Brunel’s bridge has the widest, flattest brick arches in the world, even today, 178 years after it was built. At the time people doubted they would stand up and Brunel, feeing like courting a bit of controversy lowered the elliptical timber cantering used to build them a bit but did not remove it. It wasn’t until the falsework was blown away in a storm that he revealed the ruse.

Goldfinger’s house in Hampstead was built 100 years after the bridge in 1939. It so annoyed Ian Flemming, who lived nearby that he named a Bond villain after him.  The terrace of modernist homes is clad in pale red brick to bed it into the look of the street.

Thanks to the National Trust taking over 2 Willow Road in the 90’s we can see how the house looked when Goldfinger lived there. A group of 20 or so of that is, we were treated to a funny and entertaining evening with Tim Ross and Kit Warhurst, in Man About 2 Willow Road. Using the place as perhaps Goldfinger and his family would have, the front room became a theatre and a small group came together.
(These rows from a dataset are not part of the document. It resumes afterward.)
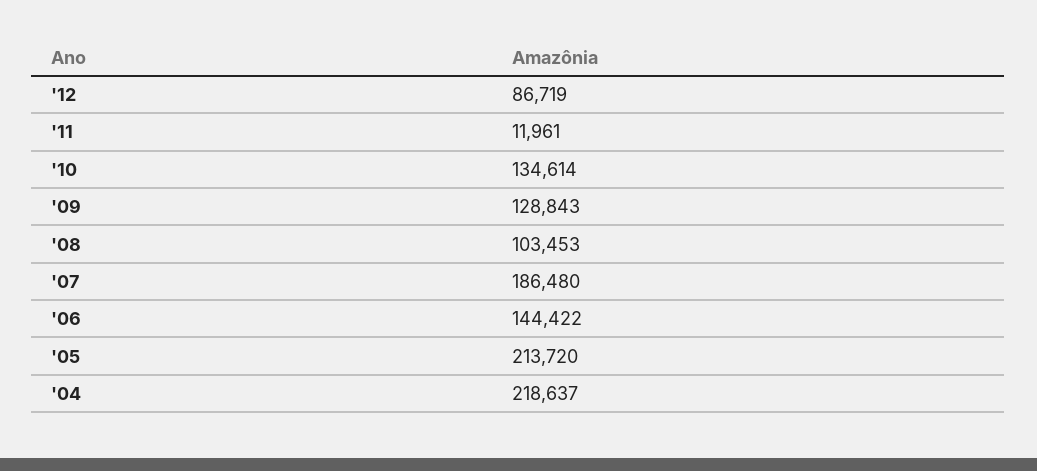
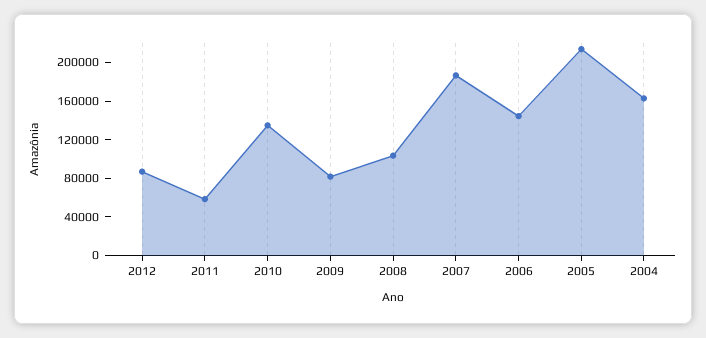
  {
    "'12": 86719,
-   "'11": 11961,
+   "'11": 60000,
    "'10": 134614,
-   "'09": 128843,
+   "'09": 80000,
    "'08": 103453,
    "'07": 186480,
    "'06": 144422,
    "'05": 213720,
-   "'04": 218637
+   "'04": 160000
  }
Tim and Kit have travelled the world, doing the show in some of the world’s small collection of good modernist houses. The show ended with a poignant story of how at risk these buildings are. Ronald Reagan’s old house in Pacific Palisades, where he was told on the phone that we was President by Jimmy Carter in 1980 was recently bought by developers for $5m, demolished the next day and replaced with something bigger, not so interesting but sold for $33m.

This is not an unimaginable thing in the UK and London, so good for our listing system, good for Tim and Kit for making a show that gets the community inside these buildings and good for LFA and the National Trust for making it happen. Our small lucky group got to experience a very special couple of hours in a very special space.